Coalition sources in recent days rejected suggestions that there would be any return to the massive business support schemes seen during the Covid-19 pandemic.
Speaking in Luxembourg, Mr Harris indicated the Government might consider limited supports to “individual sectors”, who were particularly bruised by the expected disruption to transatlantic trade.
US president Donald Trump last week announced practically all goods imported into the US from the EU would be subject to 20 per cent tariffs. This follows import duties of 25 per cent already put on steel, aluminium and cars. Tariffs targeting pharmaceutical exports are expected as well.
“If there’s a need to support individual sectors as we go through this global financial challenge and the economic turmoil that president Trump’s announcements have caused, Ireland certainly will always keep that under review,” Mr Harris said.
“There’s an awful lot we can do in terms of controlling what we can control at a European level that would directly support European industry, European jobs and the European economy,” he said.
Exports of pharmaceuticals products, Irish whiskey and agri products, such as butter, are seen as most exposed in the event of a EU-US trade war.
There was “no scheme that any government can devise”, that would be better than a deal struck with the US to rollback its tariffs, the Fine Gael leader said.
Trade ministers from the EU’s 27 states met on Monday, to debate how the bloc should respond to tariffs Mr Trump has slapped on imports. Dublin is one of several capitals urging caution in how the EU retaliates.
Plunging global stock markets would increase the likelihood of the US administration coming to the negotiating table, Mr Harris said. “We’re up for a deal. I suppose the outstanding question is, is the United States up for one?”
The European Commission, the EU executive arm which sets trade policy, has been finalising a list of US goods and products to hit with retaliatory tariffs.
It is expected to target imports of US motorbikes, denim jeans, soybeans and other products. EU states are due to vote on whether to approve the tariffs on Wednesday.
Following lobbying from Ireland, France and others, bourbon seems likely to be removed from the range of US products hit with counter-tariffs.
Dublin and other capitals were concerned by threats from Trump, that if the EU put import taxes on US bourbon, he would respond with tariffs of 200 per cent on Irish whiskey, French champagne, Italian wine and other spirits sold from Europe to the US.

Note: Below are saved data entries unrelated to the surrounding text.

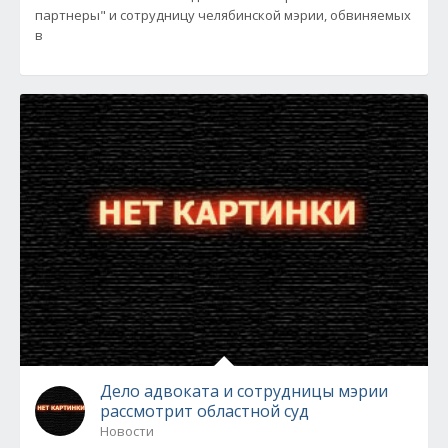
партнеры" и сотрудницу челябинской мэрии, обвиняемых
в
Дело адвоката и сотрудницы мэрии
рассмотрит областной суд
Новости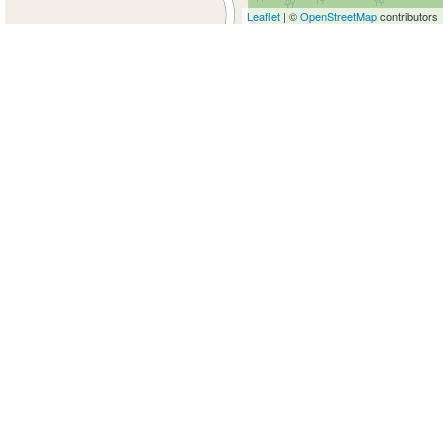
Leaflet
| ©
OpenStreetMap
contributors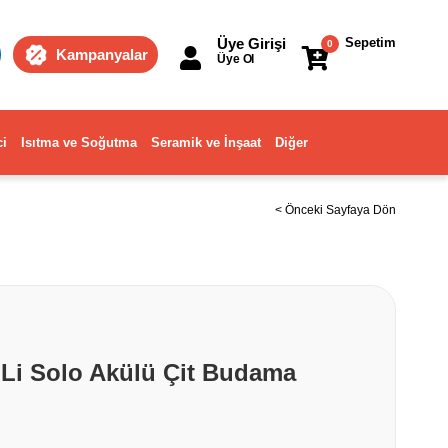
Üye Girişi
Sepetim
0
Kampanyalar
Üye Ol
ci
Isıtma ve Soğutma
Seramik ve İnşaat
Diğer
< Önceki Sayfaya Dön
 Li Solo Akülü Çit Budama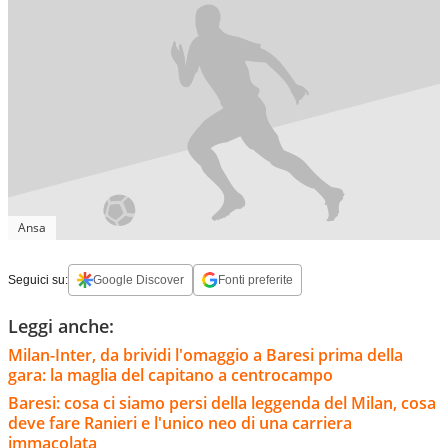
Ansa
Seguici su:
Google Discover
Fonti preferite
Leggi anche:
Milan-Inter, da brividi l'omaggio a Baresi prima della
gara: la maglia del capitano a centrocampo
Baresi: cosa ci siamo persi della leggenda del Milan, cosa
deve fare Ranieri e l'unico neo di una carriera
immacolata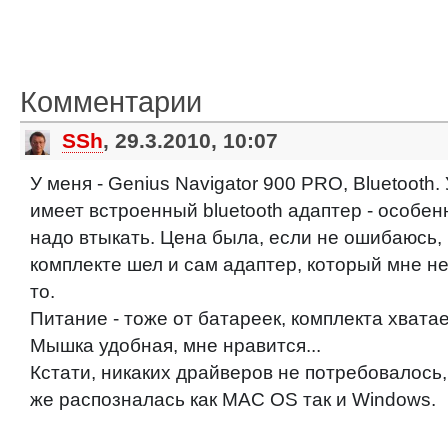
Комментарии
SSh
, 29.3.2010, 10:07
У меня - Genius Navigator 900 PRO, Bluetooth.
имеет встроенный bluetooth адаптер - особен
надо втыкать. Цена была, если не ошибаюсь, б
комплекте шел и сам адаптер, который мне не
то.
Питание - тоже от батареек, комплекта хвата
Мышка удобная, мне нравится...
Кстати, никаких драйверов не потребовалось
же распозналась как MAC OS так и Windows.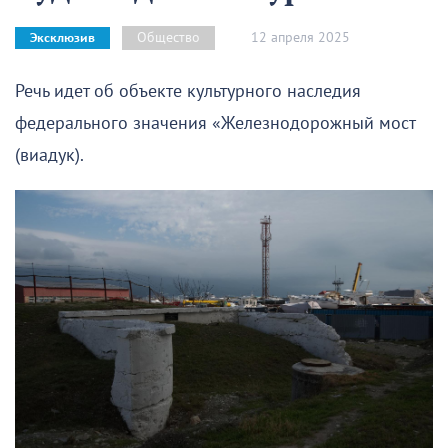
12 апреля 2025
Общество
Эксклюзив
Речь идет об объекте культурного наследия
федерального значения «Железнодорожный мост
(виадук).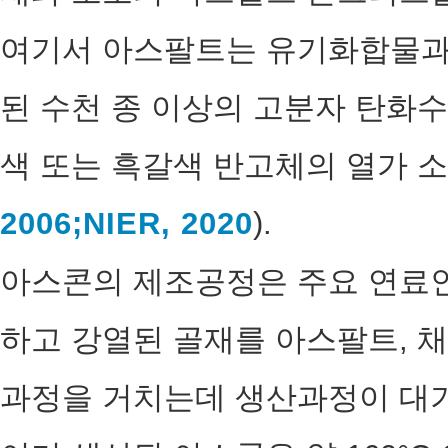
여기서 아스팔트는 유기화합물과
된 수천 종 이상의 고분자 탄화
색 또는 흑갈색 반고체의 열가 소
2006;
NIER, 2020
).
아스콘의 제조공정은 주요 연료인
하고 강열된 골재를 아스팔트, 채
과정을 거치는데 생산과정이 대기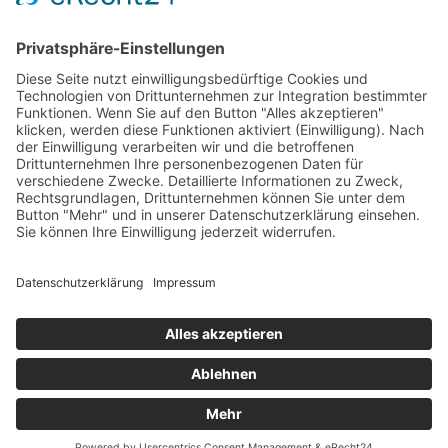
Dolomitenradrundfahrt
SuperGiro Dolomiti
Austria Skitourenfestival
Service
Wetter
Webcams
Impressum
Datenschutz
Cookie-Einstellungen
©
2026
LRC Lienzer Dolomiten.
Website by MO
.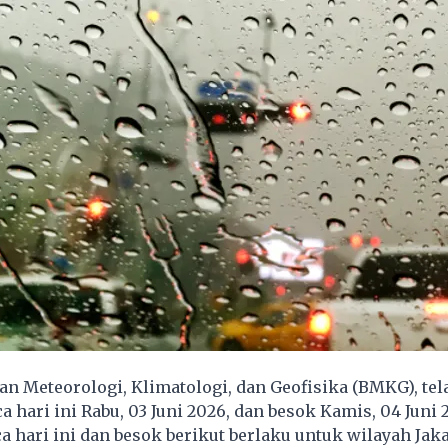
n Meteorologi, Klimatologi, dan Geofisika (BMKG), tel
a hari ini Rabu, 03 Juni 2026, dan besok Kamis, 04 Juni 
a hari ini dan besok berikut berlaku untuk wilayah Jaka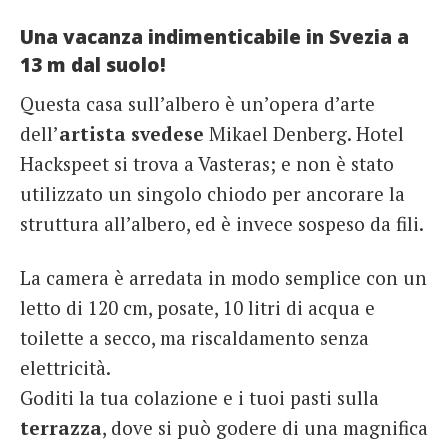
Una vacanza indimenticabile in Svezia a
13 m dal suolo!
Questa casa sull’albero è un’opera d’arte
dell’
artista svedese
Mikael Denberg. Hotel
Hackspeet si trova a Vasteras; e non è stato
utilizzato un singolo chiodo per ancorare la
struttura all’albero, ed è invece sospeso da fili.
La camera è arredata in modo semplice con un
letto di 120 cm, posate, 10 litri di acqua e
toilette a secco, ma riscaldamento senza
elettricità.
Goditi la tua colazione e i tuoi pasti sulla
terrazza
, dove si può godere di una magnifica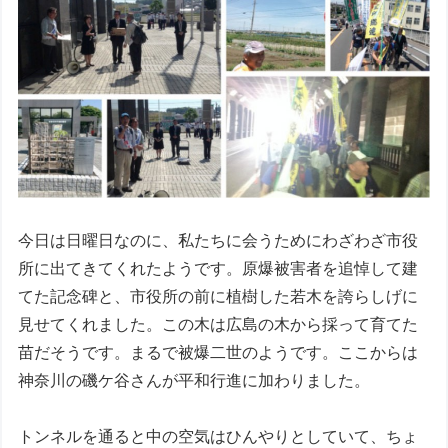
今日は日曜日なのに、私たちに会うためにわざわざ市役
所に出てきてくれたようです。原爆被害者を追悼して建
てた記念碑と、市役所の前に植樹した若木を誇らしげに
見せてくれました。この木は広島の木から採って育てた
苗だそうです。まるで被爆二世のようです。ここからは
神奈川の磯ケ谷さんが平和行進に加わりました。
トンネルを通ると中の空気はひんやりとしていて、ちょ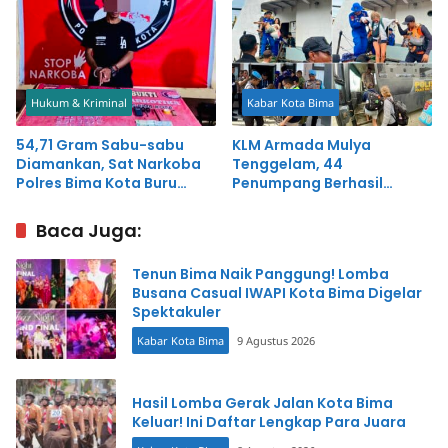
Hukum & Kriminal
Kabar Kota Bima
54,71 Gram Sabu-sabu
KLM Armada Mulya
Diamankan, Sat Narkoba
Tenggelam, 44
Polres Bima Kota Buru
Penumpang Berhasil
Pemasok
Diselamatkan Tim
Gabungan
Baca Juga:
Tenun Bima Naik Panggung! Lomba
Busana Casual IWAPI Kota Bima Digelar
Spektakuler
Kabar Kota Bima
9 Agustus 2026
Hasil Lomba Gerak Jalan Kota Bima
Keluar! Ini Daftar Lengkap Para Juara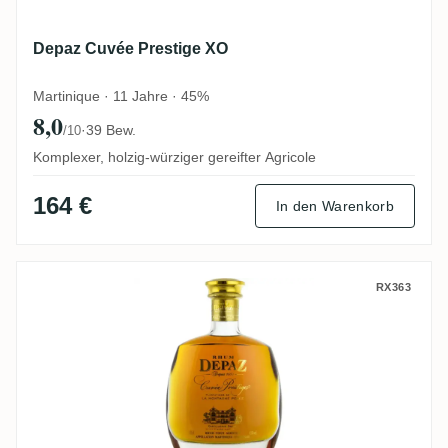
Depaz Cuvée Prestige XO
Martinique · 11 Jahre · 45%
8,0
·
39 Bew.
/10
Komplexer, holzig-würziger gereifter Agricole
164 €
In den Warenkorb
Depaz Cuvée Prestige
RX363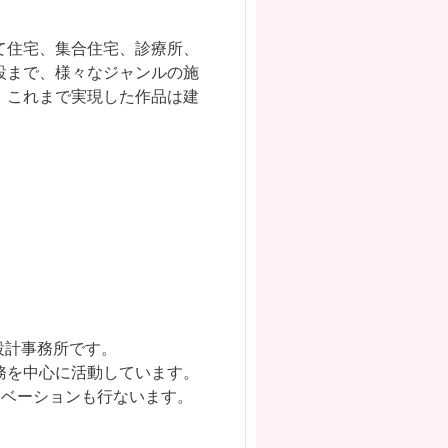
て住宅、集合住宅、診療所、
設まで、様々なジャンルの施
、これまで実現した作品は建
設計事務所です。
務を中心に活動しています。
ノベーションも行ないます。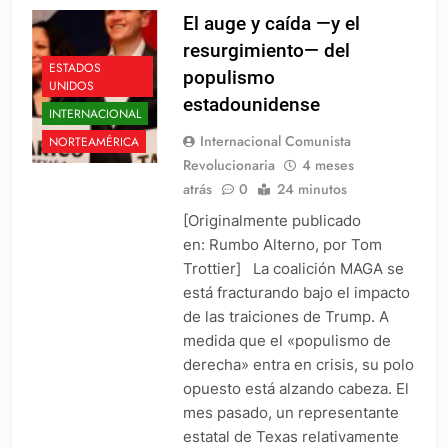
El auge y caída —y el
resurgimiento— del
ESTADOS
populismo
UNIDOS
estadounidense
INTERNACIONAL
Internacional Comunista
NORTEAMÉRICA
Revolucionaria
4 meses
atrás
0
24 minutos
[Originalmente publicado
en: Rumbo Alterno, por Tom
Trottier] La coalición MAGA se
está fracturando bajo el impacto
de las traiciones de Trump. A
medida que el «populismo de
derecha» entra en crisis, su polo
opuesto está alzando cabeza. El
mes pasado, un representante
estatal de Texas relativamente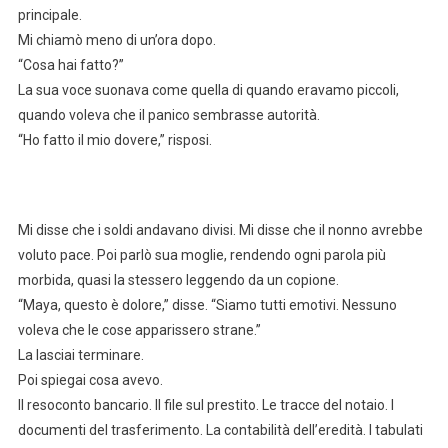
principale.
Mi chiamò meno di un’ora dopo.
“Cosa hai fatto?”
La sua voce suonava come quella di quando eravamo piccoli,
quando voleva che il panico sembrasse autorità.
“Ho fatto il mio dovere,” risposi.
Mi disse che i soldi andavano divisi. Mi disse che il nonno avrebbe
voluto pace. Poi parlò sua moglie, rendendo ogni parola più
morbida, quasi la stessero leggendo da un copione.
“Maya, questo è dolore,” disse. “Siamo tutti emotivi. Nessuno
voleva che le cose apparissero strane.”
La lasciai terminare.
Poi spiegai cosa avevo.
Il resoconto bancario. Il file sul prestito. Le tracce del notaio. I
documenti del trasferimento. La contabilità dell’eredità. I tabulati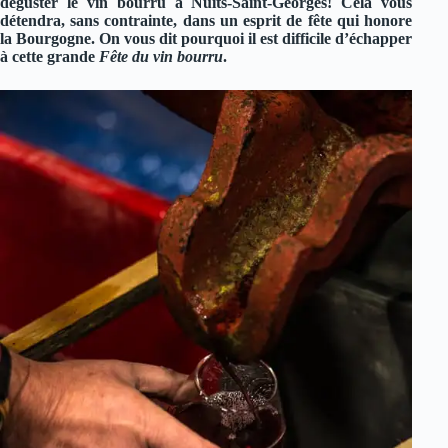
déguster le vin bourru à Nuits-Saint-Georges! Cela vous
détendra, sans contrainte, dans un esprit de fête qui honore
la Bourgogne. On vous dit pourquoi il est difficile d’échapper
à cette grande
Fête du vin bourru
.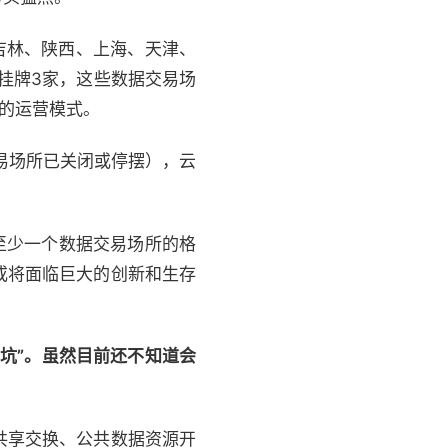
吉林、陕西、上海、天津、
苏挂牌3家，这些数据交易场
”的运营模式。
易场所已关闭或停摆），云
至少一个数据交易场所的格
或将面临巨大的创新和生存
坑”。虽然目前还不知道会
共享交换、公共数据资源开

The commission is already working on a second, much larger package of trade levies, to strike back against Mr Trump’s sweeping tariffs.
The suggestion US tech multinationals would be targeted in the EU’s retaliation, through the use of the bloc’s powerful anti-coercion instrument (ACI), would be an “extraordinary escalation”, Mr Harris said.
The instrument, which has never been used before, would allow the EU to seriously curtail the economic activity of social media giants and other US companies.
Turning to those emergency trade powers would be the “nuclear option,” when the focus should be on opening negotiations with the White House, Mr Harris said.
“I’m very clear from my engagement with multiple European counterparts, and our ongoing engagement with the commission, that the majority view is certainly not in that space of going near the ACI at this moment in time,” he said.